Sunday, 15 December 2013

Detecting System Management Interrupts

System Management Mode (SMM) is a special operating mode on x86 processors that temporarily jumps from normal execution and executes specialised firmware code in a high privilege before returning back.  SMM is entered via the System Management Interrupt (SMI) and is intented to work transparently to the operating system.

For example, SMM can be used to handle shutdown if CPU temperature is too high, perform transparent fan control, handle special system events (e.g. chipset errors), emulate hardware (non existing or buggy hardware) and a lot more besides.

SMM in theory cannot be disabled by the operating system and have been known to interfere with the operating system even though is it meant to be transparent.  SMIs steal CPU cycles from the system - CPU state has to be stored and restored and there are side effects because of flushing out of the write back cache.  This CPU cycle stealing can impact real time behaviour and in the past it has been hard to determine how frequently SMIs occur and hence how much potential disruption they bring to a system.

When the CPU enters SMM the output pin SMIACT# is asserted (and all further memory cycles are redirected to a protected memory for SMM).  Hence one could use a logic analyser on SMIACT# to count SMIs.   An alternative is to have a non-interruptible thread on a CPU checking time skips by constantly monitoring the Time Stamp Counter (TSC) but this is a CPU expensive operation.

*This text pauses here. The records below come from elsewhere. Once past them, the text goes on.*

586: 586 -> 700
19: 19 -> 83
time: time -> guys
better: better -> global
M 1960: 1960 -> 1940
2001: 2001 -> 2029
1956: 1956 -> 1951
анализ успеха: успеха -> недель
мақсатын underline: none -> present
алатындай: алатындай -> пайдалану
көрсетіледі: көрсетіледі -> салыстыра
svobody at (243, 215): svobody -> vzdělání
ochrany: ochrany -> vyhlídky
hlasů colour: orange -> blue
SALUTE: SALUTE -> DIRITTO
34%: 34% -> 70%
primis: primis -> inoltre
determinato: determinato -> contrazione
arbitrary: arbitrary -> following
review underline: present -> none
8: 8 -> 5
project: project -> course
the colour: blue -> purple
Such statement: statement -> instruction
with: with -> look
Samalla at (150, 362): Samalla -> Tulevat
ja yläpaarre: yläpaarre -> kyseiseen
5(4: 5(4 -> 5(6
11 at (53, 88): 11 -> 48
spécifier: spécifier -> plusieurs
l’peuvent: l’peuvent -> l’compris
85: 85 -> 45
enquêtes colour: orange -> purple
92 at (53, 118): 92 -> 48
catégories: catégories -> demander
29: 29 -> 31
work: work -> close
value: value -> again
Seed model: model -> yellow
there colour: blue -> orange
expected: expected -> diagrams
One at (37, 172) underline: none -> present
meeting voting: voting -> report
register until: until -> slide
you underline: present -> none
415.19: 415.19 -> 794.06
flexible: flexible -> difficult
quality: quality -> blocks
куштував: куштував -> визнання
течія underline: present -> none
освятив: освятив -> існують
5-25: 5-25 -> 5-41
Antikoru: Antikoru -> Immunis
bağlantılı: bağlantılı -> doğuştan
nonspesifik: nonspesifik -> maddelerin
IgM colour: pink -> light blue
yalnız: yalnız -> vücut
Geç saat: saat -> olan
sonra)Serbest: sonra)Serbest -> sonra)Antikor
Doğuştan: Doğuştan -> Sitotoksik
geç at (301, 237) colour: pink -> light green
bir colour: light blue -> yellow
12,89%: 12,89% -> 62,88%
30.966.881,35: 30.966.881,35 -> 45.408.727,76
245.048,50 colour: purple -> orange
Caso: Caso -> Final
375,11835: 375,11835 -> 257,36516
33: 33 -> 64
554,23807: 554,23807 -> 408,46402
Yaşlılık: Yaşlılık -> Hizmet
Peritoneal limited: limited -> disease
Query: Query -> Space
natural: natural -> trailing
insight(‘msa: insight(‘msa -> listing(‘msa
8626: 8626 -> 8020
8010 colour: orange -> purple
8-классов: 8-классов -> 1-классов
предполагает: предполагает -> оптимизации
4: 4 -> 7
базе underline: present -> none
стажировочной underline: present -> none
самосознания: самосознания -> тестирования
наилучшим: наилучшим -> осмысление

Fortunately, modern Intel CPUs (such as Ivybridge and Haswell) have a special SMI counter in a Model Specific Register. MSR_SMI_COUNT (0x00000034) is incremented when SMIs occur, allowing easy detection of SMIs.

As a quick test, I hacked up smistat that polls MSR_SMI_COUNT every second.  For example, pressing the backlight brightness keys on my Lenovo laptop bumps the counter and this is easy to see with smistat.   So this MSR provides some indication of the frequency of SMIs, however, it of course cannot  inform us how many CPU cycles are stolen in SMM.   Now that would be a very useful MSR to add to the next revision of the Intel silicon...

1 comment:

  1. The MSRs IA32_TSC_ADJUST and IA32_TIME_STAMP_COUNTER might be manipulable in SMM to hide/mask cycles lost to the SMM. I suppose you could still try to track the TSC against wall clock looking for discrepancies, but is the TSC oscillator stable enough?

    With the released snowden information showing how adept the NSA has become at developing software that is able to enter the SMM and operate from inside that protection, it's reasonable to expect others have. Being able to account for time spent in SMM might be important to someone.

    Incidentally, there are a few proof of concept SMM viruses.

    Also, you might find the turbostat program found in the kernel source under tools/power/x86/turbostat interesting. It queries and decodes many more of the newer Intel MSRs including the MSR_SMI_COUNT. I found the processor package and per-core power consumption details surprising.